看着三人这么努力讨自己欢心,江城不得已弯了弯嘴角。
牵着叶飞星上了马车,四人坐在车里。江城摸了摸头上的花若有思索:“我小时候好像簪过这花。”
她好不容易转了注意力,叶新秋就此开始闲聊:“何时?”
江城道:“很小了,记不清了。不过也是旁人送的。”他掩袖轻笑,尽管眼睛还是红的,但笑起来依旧动人。“一个小少年送的,我那时还小,什么都不懂,他送我我就簪了,后来被阿娘好一顿骂。”
女子簪男子送的花便是定了终身。江城年幼不知,稀里糊涂把自己定了人。
叶颜洵道:“幸亏那少年没有跑去寻你,不然大哥可就理亏了。”
叶新秋笑。“她自出生便被我定下,总有先来后到。”他比江城年长两岁,江城与他的婚约在叶婉婉怀胎时就定下了。
叶颜洵道:“此言差矣,大嫂可是簪了那人花的。大哥,你还从未送过簪花给大嫂吧。”
江城知叶新秋说不过叶颜询,替他辩驳。“有的。”
叶颜洵好奇道:“何种花?”
江城看着叶新秋笑了。“白芷。”
“啊?”叶颜洵不敢相信。“大哥你这么不懂风情吗?”
相比虞美人这艳美又稀有的花,白芷即不名贵,又不美观。白花绿梗,像朵葱花。
叶新秋道:“白芷花如繁星,纯洁无瑕。入药可医人。”
医人心欲望。
叶颜洵撇了撇嘴。“大哥就是会说话。”
江城道:“你还说,比起油嘴滑舌谁能有你厉害,院里那些丫鬟一个个都被你撩拨的芳心暗许,每日就盼你过去,再这样我去禀了爷爷,都送到你房里去。”
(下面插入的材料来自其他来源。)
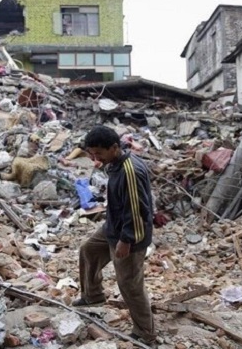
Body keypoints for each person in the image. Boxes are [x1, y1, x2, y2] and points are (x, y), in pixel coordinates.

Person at [73, 125, 156, 345]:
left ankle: (145, 332)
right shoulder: (115, 163)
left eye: (99, 153)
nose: (95, 158)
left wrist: (126, 241)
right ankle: (93, 295)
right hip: (114, 226)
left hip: (131, 233)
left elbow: (138, 209)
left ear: (114, 148)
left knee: (129, 284)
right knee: (88, 250)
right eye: (92, 153)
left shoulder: (130, 170)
“可以啊。”叶颜洵看着江城托脸笑道:“我身体好的很,招架的住。”
江城责备。“没个正行,胡说八道些什么。”
叶颜洵吐了吐舌头。
马车剧烈摇晃了下,江城摔在叶新秋怀里。叶新秋抱着他,跟叶颜洵对视一眼。“有人来了。”